Intelligent Control Platform
Compared to conventional energy systems, future energy systems will have fluctuating generation subject to uncertainties and a higher number of components due to the many units. In the future, "consumers" will take on the role of "prosumers", who can actively contribute to the integration capability of renewable energies by acting as local energy producers. Accordingly, intelligent control of the energy system is necessary in order to make the best possible use of available resources. Overall, the complexity of the system increases significantly, so that new control approaches are needed.
Within the framework of the LLEC project network, such future district energy systems are being investigated, which are primarily supplied by renewable energies and waste heat. For this purpose, central parts of the energy infrastructure as well as buildings of the FZJ campus are supplemented by further technologies for the generation, conversion and storage of energy. These form the basis for the innovative district energy system. Currently, the "LLEC infrastructure" consists of the following components:
- Various photovoltaic systems (ground-mounted systems, roof-mounted PV systems and façade-integrated systems)
- Two lithium-ion batteries
- Hydrogen infrastructure (including electrolyzer, AFC fuel cell, LOHC storage, H2 admixture in combined heat and power plant (full heat supply center))
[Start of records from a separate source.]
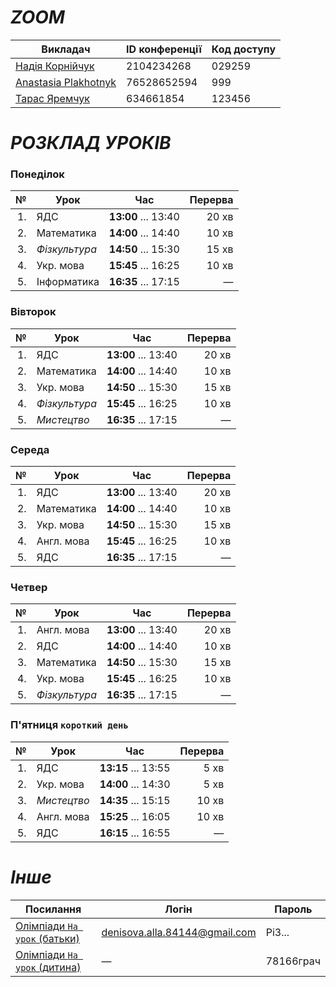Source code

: # *ZOOM*

| Викладач | ID конференції | Код доступу |
|---|---|---|
| [Надія Корнійчук](https://us04web.zoom.us/j/2104234268?pwd=VndEblZtdnlkbzVQYWlsNDFUdHVTQT09&omn=77903642108) | 2104234268 | 029259 |
| [Anastasia Plakhotnyk](https://us04web.zoom.us/j/76528652594?pwd=uystTIL9xFVJ3Pl7xjc2Z3zjXLeffq.1) | 76528652594 | 999 |
| [Тарас Яремчук](https://us05web.zoom.us/j/4634661854?pwd=VmvYEDAahgVMNeTIXa7bA2jrfAmPqv.1) | 634661854 | 123456 |


# *РОЗКЛАД УРОКІВ*

### Понеділок

| № | Урок | Час | Перерва |
|---:|---|:---:|---:|
| 1.| ЯДС | **13:00** ... 13:40 | 20 хв |
| 2.| Математика | **14:00** ... 14:40 | 10 хв |
| 3.| *Фізкультура* | **14:50** ... 15:30 | 15 хв |
| 4.| Укр. мова | **15:45** ... 16:25 | 10 хв |
| 5.| Інформатика | **16:35** ... 17:15 | — |

### Вівторок

| № | Урок | Час | Перерва |
|---:|---|:---:|---:|
| 1.| ЯДС | **13:00** ... 13:40 | 20 хв |
| 2.| Математика | **14:00** ... 14:40 | 10 хв |
| 3.| Укр. мова | **14:50** ... 15:30 | 15 хв |
| 4.| *Фізкультура* | **15:45** ... 16:25 | 10 хв |
| 5.| *Мистецтво* | **16:35** ... 17:15 | — |

### Середа

| № | Урок | Час | Перерва |
|---:|---|:---:|---:|
| 1.| ЯДС | **13:00** ... 13:40 | 20 хв |
| 2.| Математика | **14:00** ... 14:40 | 10 хв |
| 3.| Укр. мова | **14:50** ... 15:30 | 15 хв |
| 4.| Англ. мова | **15:45** ... 16:25 | 10 хв |
| 5.| ЯДС | **16:35** ... 17:15 | — |

### Четвер

| № | Урок | Час | Перерва |
|---:|---|:---:|---:|
| 1.| Англ. мова | **13:00** ... 13:40 | 20 хв |
| 2.| ЯДС | **14:00** ... 14:40 | 10 хв |
| 3.| Математика | **14:50** ... 15:30 | 15 хв |
| 4.| Укр. мова | **15:45** ... 16:25 | 10 хв |
| 5.| *Фізкультура* | **16:35** ... 17:15 | — |

### П'ятниця `короткий день`

| № | Урок | Час | Перерва |
|---:|---|:---:|---:|
| 1.| ЯДС | **13:15** ... 13:55 | 5 хв |
| 2.| Укр. мова | **14:00** ... 14:30 | 5 хв |
| 3.| *Мистецтво* | **14:35** ... 15:15 | 10 хв |
| 4.| Англ. мова | **15:25** ... 16:05 | 10 хв |
| 5.| ЯДС | **16:15** ... 16:55 | — |

# *Інше*

| Посилання | Логін | Пароль |
|---|---|---|
| [Олімпіади `На урок` (батьки)](https://naurok.ua/) | denisova.alla.84144@gmail.com | Pi3... |
| [Олімпіади `На урок` (дитина)](https://naurok.ua/start) | — | 78166грач |
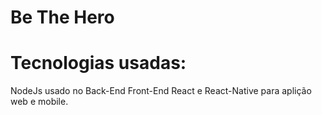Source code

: # Be The Hero

# Tecnologias usadas:

NodeJs usado no Back-End
Front-End React e React-Native para aplição web e mobile.
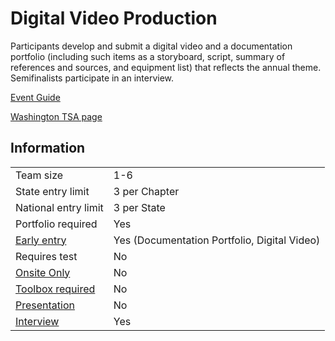 # Digital Video Production

Participants develop and submit a digital video and a documentation portfolio (including such items as a storyboard,
script, summary of references and sources, and equipment list)
that reflects the annual theme. Semifinalists participate in an
interview.

[Event Guide](https://lwsd.sharepoint.com/:b:/r/sites/GR-JHS-TechnologyStudentAssociation-SCA/Shared%20Documents/23-24/Competition/Event%20Guides/HS%20-%20Digital%20Video%20Production.pdf)

[Washington TSA page](https://www.washingtontsa.org/high-school-events/digital-video-production)

## Information

|                             |                                              |
| --------------------------- | -------------------------------------------- |
| Team size                   | 1-6                                          |
| State entry limit           | 3 per Chapter                                |
| National entry limit        | 3 per State                                  |
| Portfolio required          | Yes                                          |
| [Early entry](/#terms)      | Yes (Documentation Portfolio, Digital Video) |
| Requires test               | No                                           |
| [Onsite Only](/#terms)      | No                                           |
| [Toolbox required](/#terms) | No                                           |
| [Presentation](/#terms)     | No                                           |
| [Interview](/#terms)        | Yes                                          |
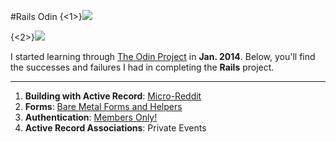 #Rails Odin
{<1>}![](http://kchens.github.io/images/RoR.jpg)

{<2>}![](http://kchens.github.io/images/OdinHome.png)

I started learning through [The Odin Project](http://theodinproject.com/) in **Jan. 2014**. Below, you'll find the successes and failures I had in completing the **Rails** project.

---

1. **Building with Active Record**:   [Micro-Reddit](http://www.kevinkchen.com/2014/06/11/odin-micro-reddit/)
2. **Forms**:  [Bare Metal Forms and Helpers](http://www.kevinkchen.com/2014/06/11/the-odin-project-bare-metal-forms-helpers/)
3. **Authentication**: [Members Only!](http://www.kevinkchen.com/2014/06/12/the-odin-project-members-only/)
4. **Active Record Associations**: Private Events

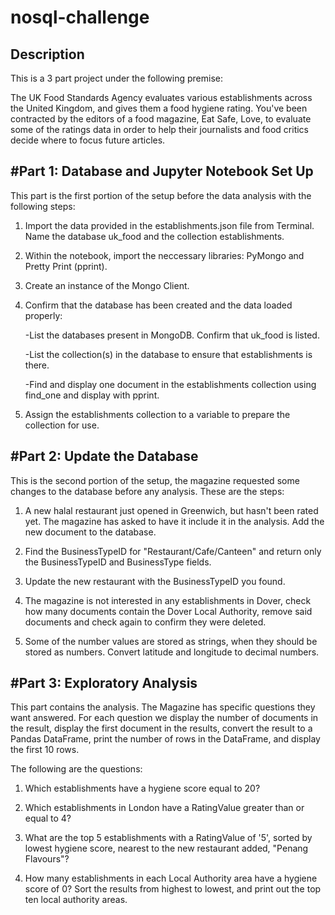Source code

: # nosql-challenge

## Description

This is a 3 part project under the following premise:

The UK Food Standards Agency evaluates various establishments across the United Kingdom, and gives them a food hygiene rating. You've been contracted by the editors of a food magazine, Eat Safe, Love, to evaluate some of the ratings data in order to help their journalists and food critics decide where to focus future articles.

## #Part 1: Database and Jupyter Notebook Set Up

This part is the first portion of the setup before the data analysis with the following steps:

1. Import the data provided in the establishments.json file from Terminal. Name the database uk_food and the collection establishments.

2. Within the notebook, import the neccessary libraries: PyMongo and Pretty Print (pprint).

3. Create an instance of the Mongo Client.

4. Confirm that the database has been created and the data loaded properly:

    -List the databases present in MongoDB. Confirm that uk_food is listed.
    
    -List the collection(s) in the database to ensure that establishments is there.
    
    -Find and display one document in the establishments collection using find_one and display with pprint.

5. Assign the establishments collection to a variable to prepare the collection for use.

## #Part 2: Update the Database

This is the second portion of the setup, the magazine requested some changes to the database before any analysis. These are the steps:

1. A new halal restaurant just opened in Greenwich, but hasn't been rated yet. The magazine has asked to have it include it in the analysis. Add the new document to the database.

2. Find the BusinessTypeID for "Restaurant/Cafe/Canteen" and return only the BusinessTypeID and BusinessType fields.

3. Update the new restaurant with the BusinessTypeID you found.

4. The magazine is not interested in any establishments in Dover, check how many documents contain the Dover Local Authority, remove said documents and check again to confirm they were deleted.

5. Some of the number values are stored as strings, when they should be stored as numbers. Convert latitude and longitude to decimal numbers.

## #Part 3:  Exploratory Analysis

This part contains the analysis. The Magazine has specific questions they want answered. For each question we display the number of documents in the result, display the first document in the results, convert the result to a Pandas DataFrame, print the number of rows in the DataFrame, and display the first 10 rows.

The following are the questions:

1. Which establishments have a hygiene score equal to 20?

2. Which establishments in London have a RatingValue greater than or equal to 4?

3. What are the top 5 establishments with a RatingValue of '5', sorted by lowest hygiene score, nearest to the new restaurant added, "Penang Flavours"?

4. How many establishments in each Local Authority area have a hygiene score of 0? Sort the results from highest to lowest, and print out the top ten local authority areas.
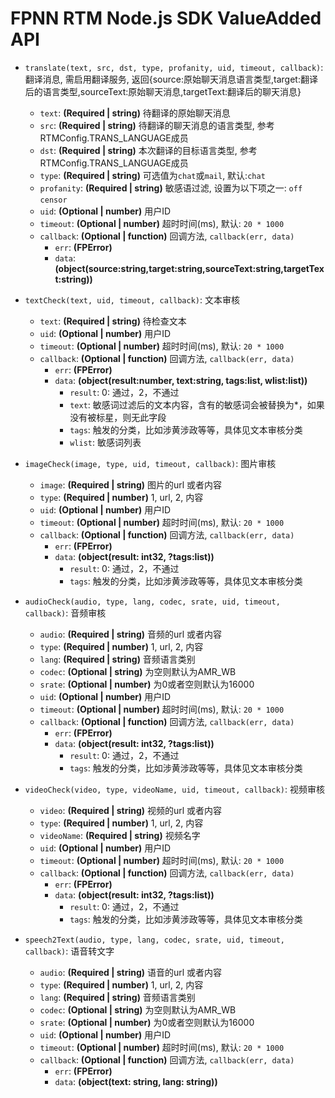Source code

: # FPNN RTM Node.js SDK ValueAdded API #

* `translate(text, src, dst, type, profanity, uid, timeout, callback)`: 翻译消息, 需启用翻译服务, 返回{source:原始聊天消息语言类型,target:翻译后的语言类型,sourceText:原始聊天消息,targetText:翻译后的聊天消息}
    * `text`: **(Required | string)** 待翻译的原始聊天消息
    * `src`: **(Required | string)** 待翻译的聊天消息的语言类型, 参考RTMConfig.TRANS_LANGUAGE成员
    * `dst`: **(Required | string)** 本次翻译的目标语言类型, 参考RTMConfig.TRANS_LANGUAGE成员
    * `type`: **(Required | string)** 可选值为`chat`或`mail`, 默认:`chat`
    * `profanity`: **(Required | string)** 敏感语过滤, 设置为以下项之一: `off`  `censor`
    * `uid`: **(Optional | number)** 用户ID
    * `timeout`: **(Optional | number)** 超时时间(ms), 默认: `20 * 1000`
    * `callback`: **(Optional | function)** 回调方法, `callback(err, data)`
        * `err`: **(FPError)** 
        * `data`: **(object(source:string,target:string,sourceText:string,targetText:string))** 

* `textCheck(text, uid, timeout, callback)`: 文本审核
    * `text`: **(Required | string)** 待检查文本
    * `uid`: **(Optional | number)** 用户ID
    * `timeout`: **(Optional | number)** 超时时间(ms), 默认: `20 * 1000`
    * `callback`: **(Optional | function)** 回调方法, `callback(err, data)`
        * `err`: **(FPError)** 
        * `data`: **(object(result:number, text:string, tags:list<string>, wlist:list<string>))** 
            * `result`: 0: 通过，2，不通过
            * `text`: 敏感词过滤后的文本内容，含有的敏感词会被替换为*，如果没有被标星，则无此字段
            * `tags`: 触发的分类，比如涉黄涉政等等，具体见文本审核分类
            * `wlist`: 敏感词列表

* `imageCheck(image, type, uid, timeout, callback)`: 图片审核
    * `image`: **(Required | string)** 图片的url 或者内容
    * `type`: **(Required | number)** 1, url, 2, 内容
    * `uid`: **(Optional | number)** 用户ID
    * `timeout`: **(Optional | number)** 超时时间(ms), 默认: `20 * 1000`
    * `callback`: **(Optional | function)** 回调方法, `callback(err, data)`
        * `err`: **(FPError)** 
        * `data`: **(object(result: int32, ?tags:list<string>))** 
            * `result`: 0: 通过，2，不通过
            * `tags`: 触发的分类，比如涉黄涉政等等，具体见文本审核分类

* `audioCheck(audio, type, lang, codec, srate, uid, timeout, callback)`: 音频审核
    * `audio`: **(Required | string)** 音频的url 或者内容
    * `type`: **(Required | number)** 1, url, 2, 内容
    * `lang`: **(Required | string)** 音频语言类别
    * `codec`: **(Optional | string)** 为空则默认为AMR_WB
    * `srate`: **(Optional | number)** 为0或者空则默认为16000
    * `uid`: **(Optional | number)** 用户ID
    * `timeout`: **(Optional | number)** 超时时间(ms), 默认: `20 * 1000`
    * `callback`: **(Optional | function)** 回调方法, `callback(err, data)`
        * `err`: **(FPError)** 
        * `data`: **(object(result: int32, ?tags:list<string>))** 
            * `result`: 0: 通过，2，不通过
            * `tags`: 触发的分类，比如涉黄涉政等等，具体见文本审核分类

* `videoCheck(video, type, videoName, uid, timeout, callback)`: 视频审核
    * `video`: **(Required | string)** 视频的url 或者内容
    * `type`: **(Required | number)** 1, url, 2, 内容
    * `videoName`: **(Required | string)** 视频名字
    * `uid`: **(Optional | number)** 用户ID
    * `timeout`: **(Optional | number)** 超时时间(ms), 默认: `20 * 1000`
    * `callback`: **(Optional | function)** 回调方法, `callback(err, data)`
        * `err`: **(FPError)** 
        * `data`: **(object(result: int32, ?tags:list<string>))** 
            * `result`: 0: 通过，2，不通过
            * `tags`: 触发的分类，比如涉黄涉政等等，具体见文本审核分类

* `speech2Text(audio, type, lang, codec, srate, uid, timeout, callback)`: 语音转文字
    * `audio`: **(Required | string)** 语音的url 或者内容
    * `type`: **(Required | number)** 1, url, 2, 内容
    * `lang`: **(Required | string)** 音频语言类别
    * `codec`: **(Optional | string)** 为空则默认为AMR_WB
    * `srate`: **(Optional | number)** 为0或者空则默认为16000
    * `uid`: **(Optional | number)** 用户ID
    * `timeout`: **(Optional | number)** 超时时间(ms), 默认: `20 * 1000`
    * `callback`: **(Optional | function)** 回调方法, `callback(err, data)`
        * `err`: **(FPError)** 
        * `data`: **(object(text: string, lang: string))** 
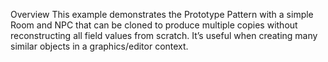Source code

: Overview
This example demonstrates the Prototype Pattern with a simple Room and NPC that can be cloned to produce multiple copies without reconstructing all field values from scratch. It’s useful when creating many similar objects in a graphics/editor context.
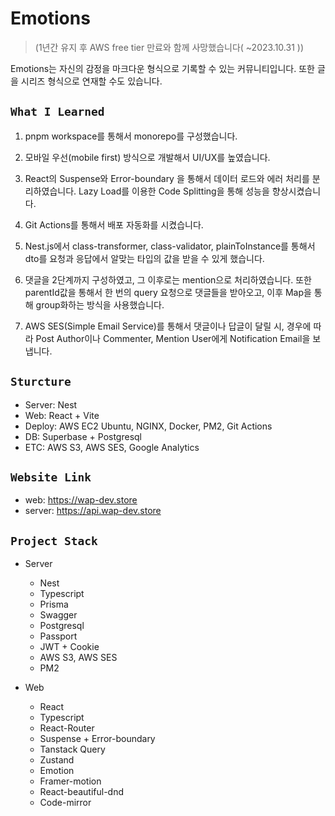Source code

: # Emotions 
> (1년간 유지 후 AWS free tier 만료와 함께 사망했습니다( ~2023.10.31 ))

Emotions는 자신의 감정을 마크다운 형식으로 기록할 수 있는 커뮤니티입니다.
또한 글을 시리즈 형식으로 연재할 수도 있습니다.

## `What I Learned`

1. pnpm workspace를 통해서 monorepo를 구성했습니다.

2. 모바일 우선(mobile first) 방식으로 개발해서 UI/UX를 높였습니다.

3. React의 Suspense와 Error-boundary 을 통해서 데이터 로드와 에러 처리를 분리하였습니다. Lazy Load를 이용한 Code Splitting을 통해 성능을 향상시켰습니다.

4. Git Actions를 통해서 배포 자동화를 시켰습니다.

5. Nest.js에서 class-transformer, class-validator, plainToInstance를 통해서 dto를 요청과 응답에서 알맞는 타입의 값을 받을 수 있게 했습니다.

6. 댓글을 2단계까지 구성하였고, 그 이후로는 mention으로 처리하였습니다. 또한 parentId값을 통해서 한 번의 query 요청으로 댓글들을 받아오고, 이후 Map을 통해 group화하는 방식을 사용했습니다.

7. AWS SES(Simple Email Service)를 통해서 댓글이나 답글이 달릴 시, 경우에 따라 Post Author이나 Commenter, Mention User에게 Notification Email을 보냅니다.

## `Sturcture`

- Server: Nest
- Web: React + Vite
- Deploy: AWS EC2 Ubuntu, NGINX, Docker, PM2, Git Actions
- DB: Superbase + Postgresql
- ETC: AWS S3, AWS SES, Google Analytics

## `Website Link`

- web: <https://wap-dev.store>
- server: <https://api.wap-dev.store>

## `Project Stack`

- Server

  - Nest
  - Typescript
  - Prisma
  - Swagger
  - Postgresql
  - Passport
  - JWT + Cookie
  - AWS S3, AWS SES
  - PM2

- Web
  - React
  - Typescript
  - React-Router
  - Suspense + Error-boundary
  - Tanstack Query
  - Zustand
  - Emotion
  - Framer-motion
  - React-beautiful-dnd
  - Code-mirror
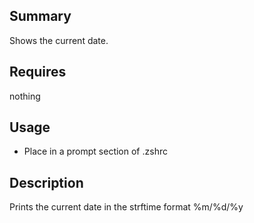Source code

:## Summary
Shows the current date.

## Requires
nothing

## Usage
* Place in a prompt section of .zshrc

## Description
Prints the current date in the strftime format %m/%d/%y
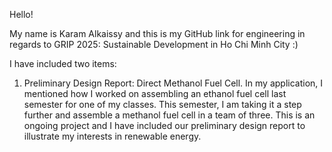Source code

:Hello!

My name is Karam Alkaissy and this is my GitHub link for engineering in regards to GRIP 2025: Sustainable Development in Ho Chi Minh City :)

I have included two items:

1. Preliminary Design Report: Direct Methanol Fuel Cell.
   In my application, I mentioned how I worked on assembling an ethanol fuel cell last semester for one of my classes. This semester, I am taking it a step further and assemble a methanol fuel cell in a team of three. This is an ongoing project and I have included our preliminary design report to illustrate my interests in renewable energy.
- ow-temperature network with waste heat recovery of a water-cooled mainframe computer
- 15 cognitive existing buildings, which are equipped with sensors and actuators on a room-by-room basis for testing advanced room control concepts, among other things
- Electric vehicles / uni-/bi-directional charging stations
Both existing and newly installed components of the system are digitally networked via a cloud-based information and communication platform (ICT platform). This means that current operating data for the entire energy system is available at all times. With the help of this data, detailed modeling of the energy system can be carried out using "digital" twins. Furthermore, the available data can be evaluated by machine and characteristics of the operation can be determined, which allow statements about improvements of the operation strategies. In addition, the digitization of the energy system makes it possible to control all components from a central location, taking all operating data into account. This makes it possible to test innovative control concepts, such as predictive (model-predictive) control concepts, in addition to conventional, mostly rule-based operating strategies. A model predictive control uses a mathematical model that describes the operating dynamics of the real system to determine an optimal driving mode for the components. For this purpose, the system behavior is mapped in mathematical form and converted into a so-called optimization problem. By using forecasts regarding future energy consumption and generation, the behavior of the energy system can be calculated and optimal manipulated variables (driving mode) can be determined by solving the optimization problem. These optimal control variables are sent by the ICT platform in real time to the real components and implemented there.
The LLEC offers a variety of different energy systems and thus allows the investigation of many different control approaches and operating strategies with regard to, for example, optimal integration and use of renewable energies and waste heat and relief of the power grid through the active use of flexibility potentials on the consumer side. After successful testing, the approaches developed here should also be transferable to other applications outside the research center.
Through the "Dashboard Suite" developed within the LLEC, users can gain better insight into consumption data at the building level as well as consumption data and comfort parameters at the room level. By coupling a virtual business game for the FZJ property with offices in the "real" world, research is being conducted to determine whether game-based approaches can help to sustainably improve user behavior with regard to an energy-saving scope.